Lawyers for the environmental groups argued that the PolyMet project, given the financial realities, is unlikely to proceed as currently permitted and that the company will almost certainly be requesting an expansion of the operation in the near term.
Previous courts have ruled that a supplemental EIS is not necessary in cases where a possible expansion or major change in the project is only possible or speculative.
“Here, there are real expansions proposed in great detail,” said Water Legacy lawyer Paula Maccabee, referring to the mine alternatives outlined in the March study. “A bait and switch cannot be the basis for the most important first mine that would bring sulfide mining to Minnesota,” she argued to the three-judge panel.
John Martin, representing the DNR, argued that the profitability of the mine plan is not the agency’s concern. “That’s the subject that the market determines,” said Martin. “Our concern is the financial assurances. And we have imposed robust financial assurance requirements on PolyMet.”
Martin also argued that PolyMet’s plan to drop the use of a wastewater treatment plant at the mine site does not substantially impact environmental impacts, because the company proposes to pump mine discharges to the treatment plant planned at the plant site and treat that water there and return it to the mine site via pipeline. “We’re talking about the same amount of wastewater and the same discharge locations,” said Martin.
PolyMet attorney Jay Johnson argued that the mining company is only permitted to mine up to 32,000 tpd and that any increase over that level would require additional environmental review. And he argued that the March 2018 study did find the mine to be profitable even at 32,000 tpd. “It recommends that PolyMet proceed with final design, construction and operation of the 32,000 tpd design that is discussed in this technical report,” said Johnson. “The report itself says the mine is profitable and the other scenarios are speculative.” Based on that, Johnson argued that environmental review is not required unless the company actually proposes an increase in the rate of mining.
But Elise Larson, representing the Minnesota Center for Environmental Advocacy, argued that delaying such a review limits its ability to determine the optimal environmental controls. “Once the train leaves the station, the analysis for environmental review changes,” she said. “If you analyze one iteration of the project and then you’re considering how do we move our environmental controls around based on an expansion, then that is a different inquiry than how should we plan out our environmental controls in the first instance because we know this is going to be a big project.”
Larson also took issue with the suggestion that financial viability was not a consideration for the DNR. She noted that the original EIS does address financial return and that the agency did not examine other mining alternatives, such an underground operation, due to concerns about financial profitability.

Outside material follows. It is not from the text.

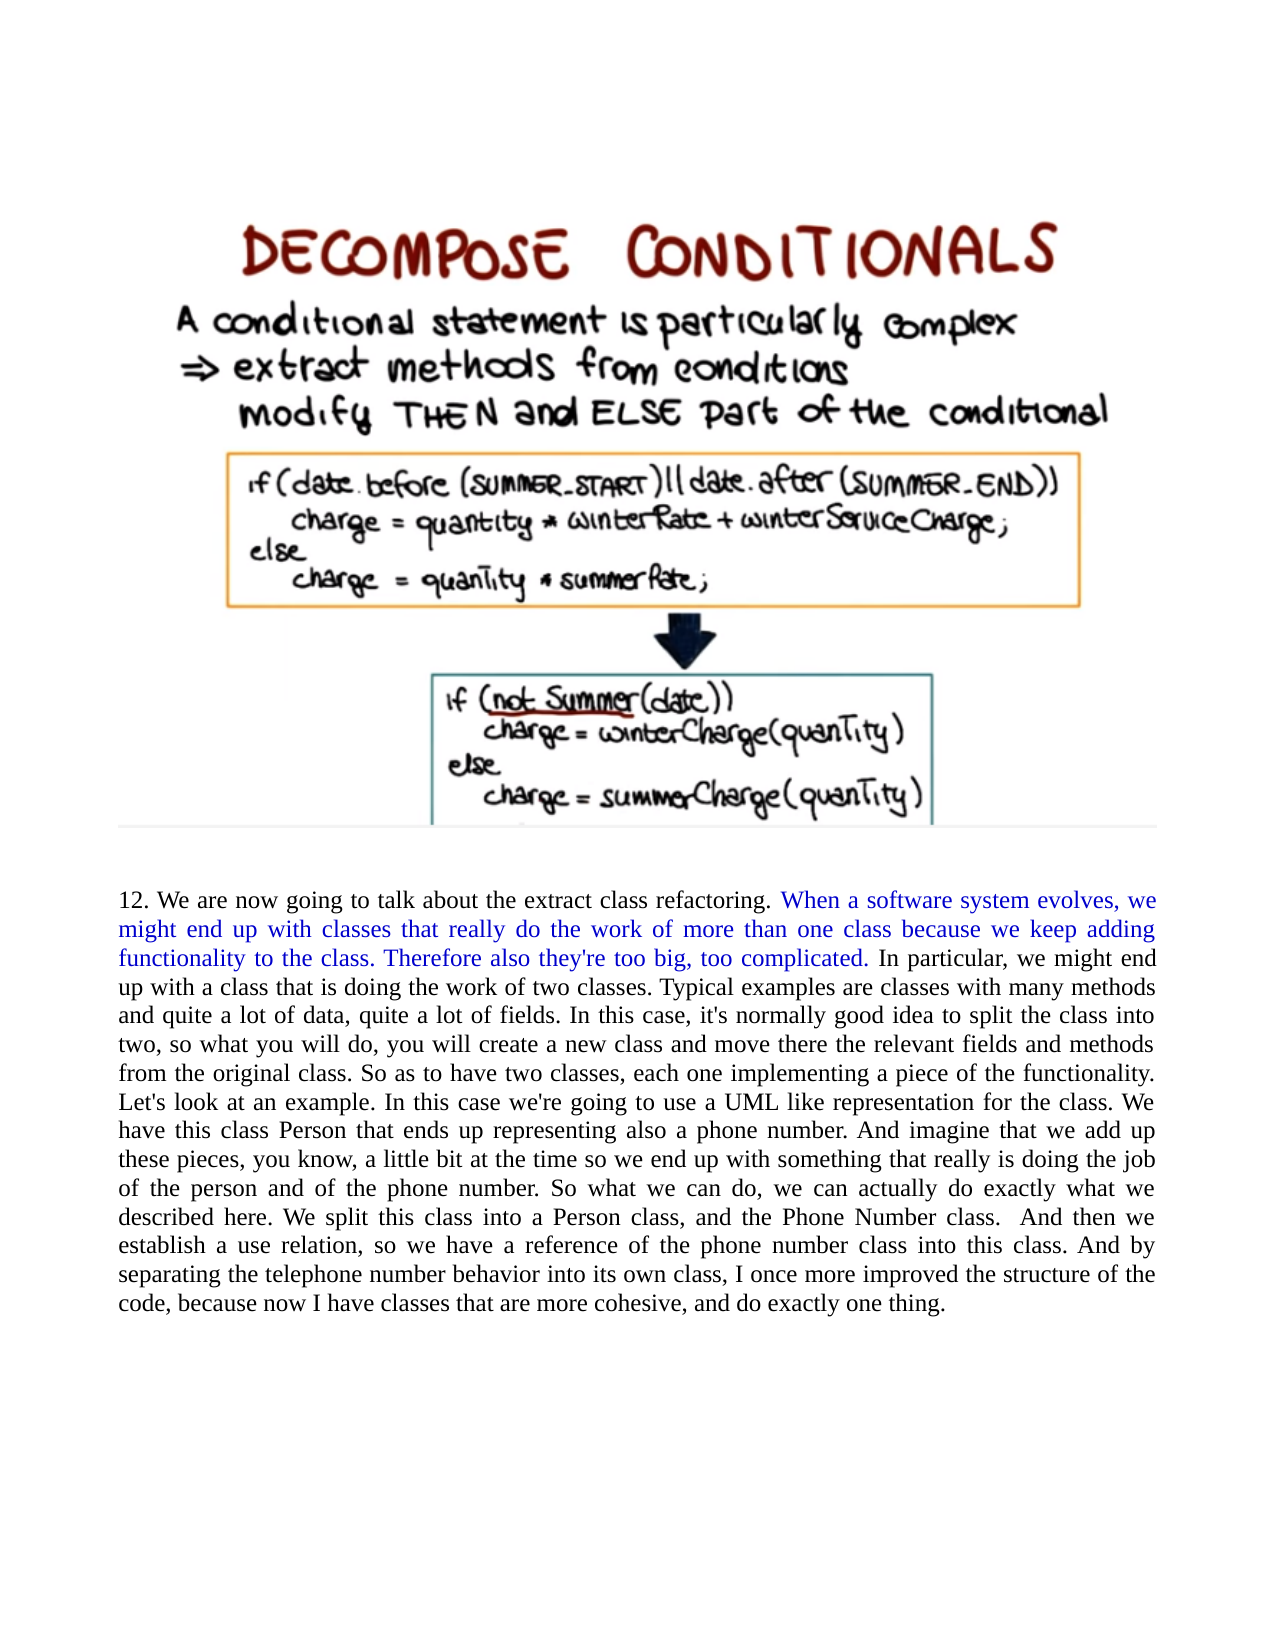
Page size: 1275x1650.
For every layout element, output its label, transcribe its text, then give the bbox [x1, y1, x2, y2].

Maccabee had the last word in the arguments, and drilled in on the financial question, stating that PolyMet raised the prospect of a larger mining operation in order to hold out the hope that the project could be more financially viable, and thereby more attractive to investors.
Without a substantial increase in the rate of mining, environmentalists contend, the project is unlikely to proceed, making an expansion in the operation a virtual necessity.
A decision in the case is expected by mid-summer.